A brutal morte do leão Cecil fez nascer reações surpreendentes no mundo inteiro. Ninguém entendeu o gesto do caçador, movido apenas pelo prazer de descrever suas caçadas e de comprovar seus relatos com as cabeças dos animais abatidos. A dor de todos pela morte de um animal símbolo do parque nacional do Zimbábue foi crescendo à medida que surgiram novas informações: teriam sido pagos 50 mil dólares pelo “privilégio” de poder matar um leão; o caçador norte-americano conseguiu que o leão fosse atraído para fora do parque, para matá-lo longe de seu ambiente de proteção; Cecil não morreu logo: flechado, foi morrer 40 horas depois, decapitado.
Com a rapidez própria da luz de raios, a notícia envolvendo esse leão passou a se multiplicar a cada hora.
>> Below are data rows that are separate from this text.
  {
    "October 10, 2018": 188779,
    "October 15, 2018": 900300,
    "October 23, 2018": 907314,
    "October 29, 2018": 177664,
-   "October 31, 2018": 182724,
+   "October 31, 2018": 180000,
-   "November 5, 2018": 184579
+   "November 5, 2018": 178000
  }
Ouvimos depoimentos comoventes a respeito do simpático Cecil; uma sociedade protetora de animais pediu a cabeça do dentista-caçador (“Ele merece a forca!”); crianças deram entrevistas, derramando lágrimas diante de fotos do leão já famoso em vida.
Dentre as muitas lições que esse fato nos traz, chamo a atenção para duas: podemos ter esperança no ser humano, pois é capaz de comover-se, de indignar-se (mesmo que só virtualmente) e de lamentar uma crueldade irracional (a crueldade é sempre irracional). Há poucas semanas o mundo tomou conhecimento da encíclica “Laudato si´”, do Papa Francisco, sobre “o cuidado da casa comum”. Oportunamente, o Papa lembrou que estamos provocando um mal imenso em nossa “irmã terra”, fruto “do uso irresponsável e do abuso dos bens que Deus nela colocou”. Não somos proprietários e dominadores da terra, autorizados a saqueá-la. Somos chamados, sim, a nos aproximar da natureza e do meio ambiente com admiração e encanto. Afinal, tudo o que existe saiu das mãos do Criador.
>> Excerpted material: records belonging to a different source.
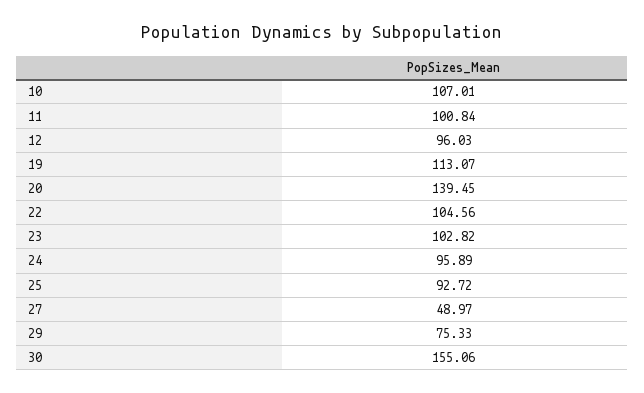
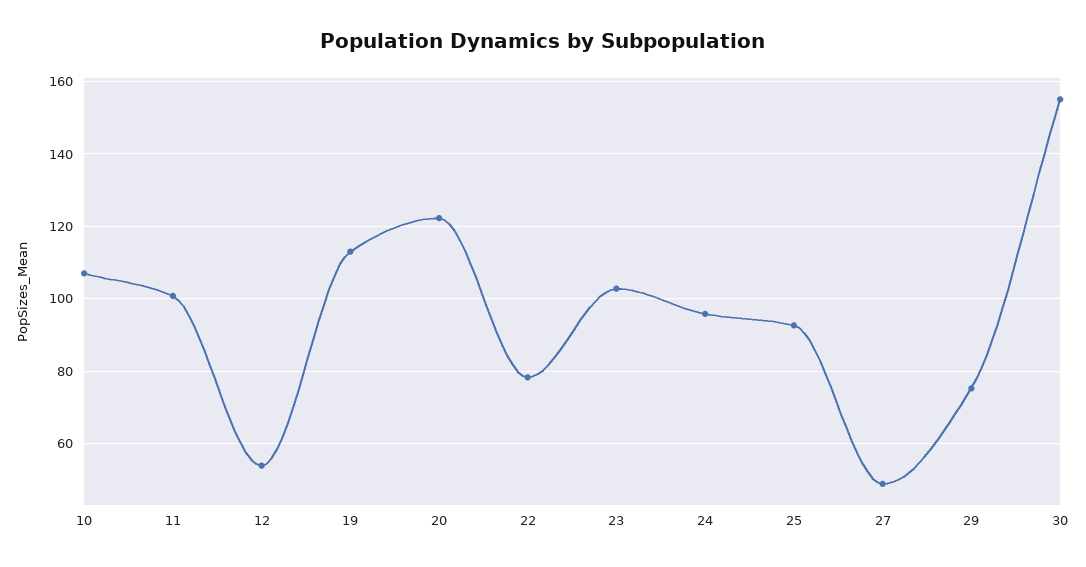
  {
    "10": 107.01,
    "11": 100.84,
-   "12": 96.03,
+   "12": 54,
    "19": 113.07,
-   "20": 139.45,
+   "20": 122,
-   "22": 104.56,
+   "22": 78,
    "23": 102.82,
    "24": 95.89,
    "25": 92.72,
    "27": 48.97,
    "29": 75.33,
    "30": 155.06
  }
Uma segunda lição que aprendemos com o destino do leão Cecil: a força dos meios de comunicação e, particularmente, do mundo digital. Quem, ao ler este meu texto, não tem, diante de si, a imagem do Cecil? Quem não se surpreendeu com o número de assinaturas que rapidamente se multiplicaram nas manifestações escritas, pedindo que o caçador fosse julgado em Zimbábue?
Esses acontecimentos serviram, também, para que se tomasse conhecimento de outras barbáries envolvendo animais: caçadores, com as devidas licenças, matam, anualmente, 600 leões africanos; poucos meses atrás, o presidente de Zimbábue – Robert Mugabe -, de 91 anos e no seu sétimo mandato, ofereceu um banquete em que não faltou carne de leão e de elefante. Quem sabe, a morte de Cecil poderá servir para que se fortaleçam iniciativas para proteger especialmente os animais ameaçados de extinção.
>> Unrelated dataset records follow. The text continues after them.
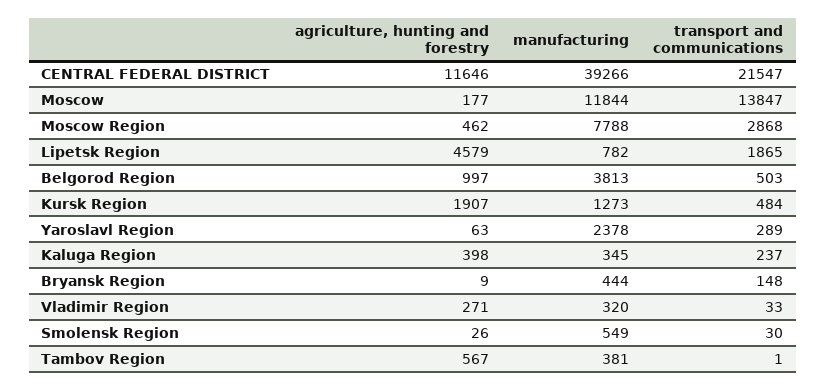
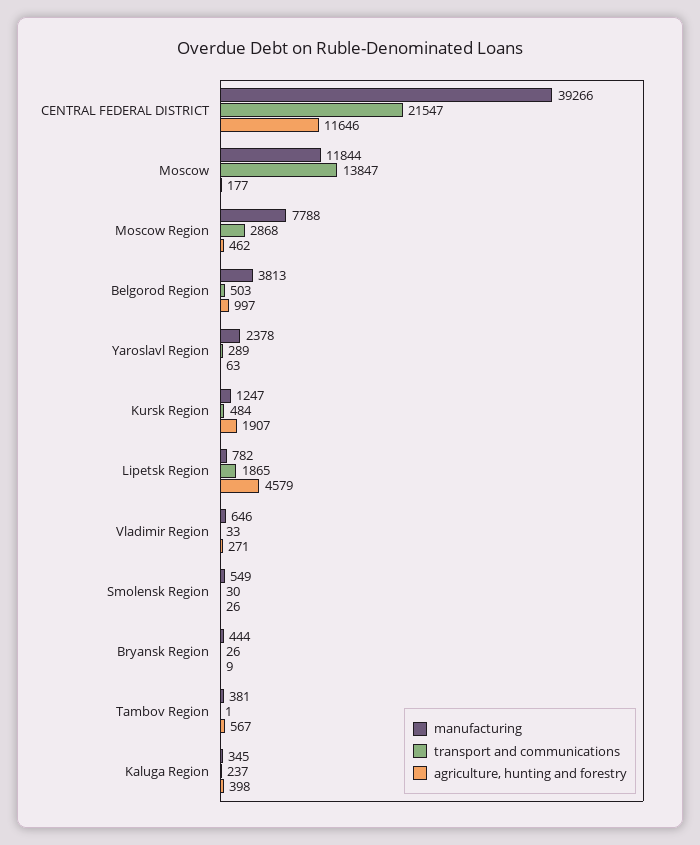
  {
    "agriculture, hunting and forestry": {
      "CENTRAL FEDERAL DISTRICT": 11646,
      "Moscow": 177,
      "Moscow Region": 462,
      "Lipetsk Region": 4579,
      "Belgorod Region": 997,
      "Kursk Region": 1907,
      "Yaroslavl Region": 63,
      "Kaluga Region": 398,
      "Bryansk Region": 9,
      "Vladimir Region": 271,
      "Smolensk Region": 26,
      "Tambov Region": 567
    },
    "manufacturing": {
      "CENTRAL FEDERAL DISTRICT": 39266,
      "Moscow": 11844,
      "Moscow Region": 7788,
      "Lipetsk Region": 782,
      "Belgorod Region": 3813,
-     "Kursk Region": 1273,
+     "Kursk Region": 1247,
      "Yaroslavl Region": 2378,
      "Kaluga Region": 345,
      "Bryansk Region": 444,
-     "Vladimir Region": 320,
+     "Vladimir Region": 646,
      "Smolensk Region": 549,
      "Tambov Region": 381
    },
    "transport and communications": {
      "CENTRAL FEDERAL DISTRICT": 21547,
      "Moscow": 13847,
      "Moscow Region": 2868,
      "Lipetsk Region": 1865,
      "Belgorod Region": 503,
      "Kursk Region": 484,
      "Yaroslavl Region": 289,
      "Kaluga Region": 237,
-     "Bryansk Region": 148,
+     "Bryansk Region": 26,
      "Vladimir Region": 33,
      "Smolensk Region": 30,
      "Tambov Region": 1
    }
  }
Espero, contudo, muito mais desse acontecimento. Espero que cresçam a sensibilidade e o respeito à vida de pessoas inocentes que morrem diariamente perto de nós; que se manifeste a indignação de todos pela contínua morte de cristãos na Nigéria, tendo como agentes membros do grupo Boko Aram, dominado pela determinação de matar quem segue Jesus Cristo. Espero que se multipliquem protestos contra os sacrifícios humanos que ocorrem em Uganda, envolvendo normalmente crianças – sacrifícios que, segundo uma ONG inglesa, chegaram perto de mil nos últimos anos. Espero que se multipliquem protestos em favor das crianças a quem não é dado o direito de nascer, como se elas fossem propriedade das mães e não seres a quem, em primeiro lugar, deve ser aplicado o artigo III da “Declaração Universal dos Direitos Humanos”: “Todo ser humano tem direito à vida…”
Espero, enfim, que a barbárie perpetrada contra Cecil não tenha sido em vão; que inspire medidas de proteção dos outros leões e, particularmente, dos seres humanos.